When you make take your offerings to the commercial altars in the many shopping malls across South Africa today, you may notice a new phone brand being advertised at Vodacom. Well, Vivo South Africa are hoping you do, that’s why they’ve come in at this odd time of year. The Chinese brand is part of the BBK group which also owns OnePlus and Oppo, and the case is simple: incredible value for money.

Let answer your immediate questions.

No they’re not affected by the trade ban and have full Google and Android services. No this doesn’t necessarily mean OnePlus is finally coming to SA, but I am certain that BBK are monitoring the success of this frontier operations. Yes they have the marketing money to burn and will be going up against the established market players.

But this brand is seriously gearing up for greatness. The marketing director Hawa Hyath,  for instance, is a great hire. I first met her when she was getting Samsung into pole position, then she moved over to Huawei and pretty much built that brand empire by doing all the things she did at Samsung, but bigger. Most recently she was seen trying to bring Honor (Huawei’s sister brand) in, but Saffers love the Lite and Y-series Huaweis too much for a sub-brand to be viable.

Honor died in SA and now Vivo rises to fill the vacant gap in the market. The first shots at the competition are the Y91c and the Y11. Modest pricing of R1 900 and R2 700 puts it squarely in the sights of Huawei’s Y-series, Samsung’s A30 and the newly-released Mara phones which will be assembled in Durban.

I asked why they came in on the low-end and the response fell somewhere between offering proper value (solid hardware at a great price) and not wanting to over extend because the brand is still busy setting up shop in SA. The Vivo NEX and other premium devices will get here around May next year, though, with a strong emphasis on 5G.
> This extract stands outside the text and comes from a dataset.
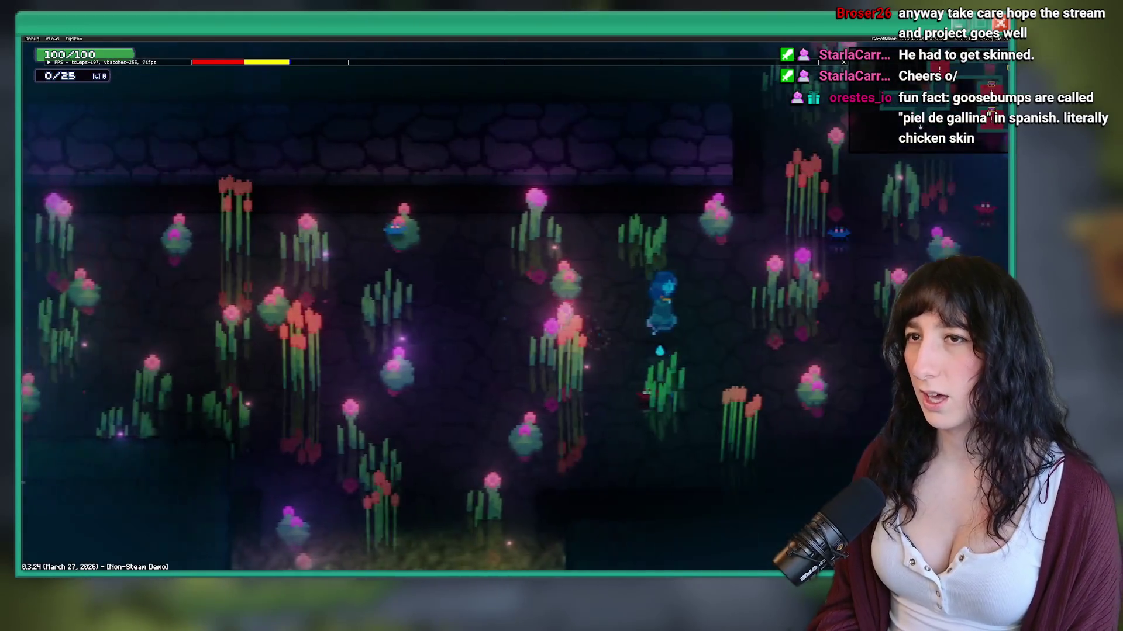
key(w)
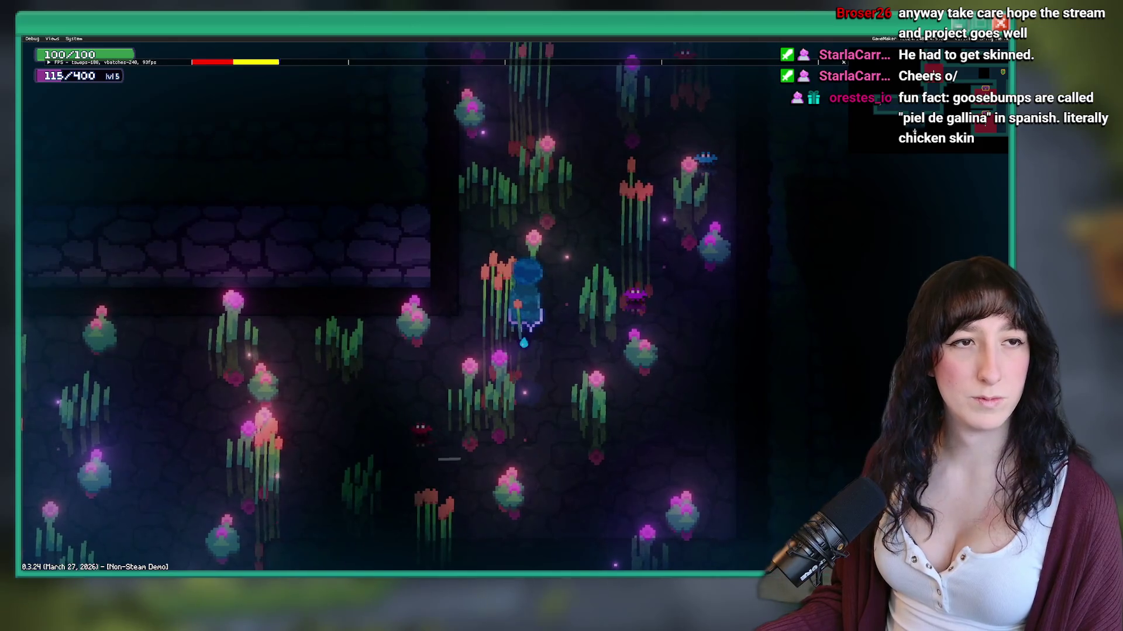
key(w)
Look, buying a phone with a Qualcomm chip (Snapdragon 439) and a 5 000mAh battery for under R3 000 is a deal you’re not gonna get often. The Y11 only disappoints with a micro-USB connector instead of USB-C, but even that isn’t a train smash. I’m confident that a brand that’s beloved in a competitive market like India will do great in SA and deliver on all of its promises.

So yes, when you see Vivo in stores from today, 7 December, and you’re in the market for a phone at the sub-R3 000 price, give it a try. It’s a trusted name with good hardware and great value. Also, South Africa is the only post-paid Vivo entry into a new market. It’s better than a Mobicel, I promise.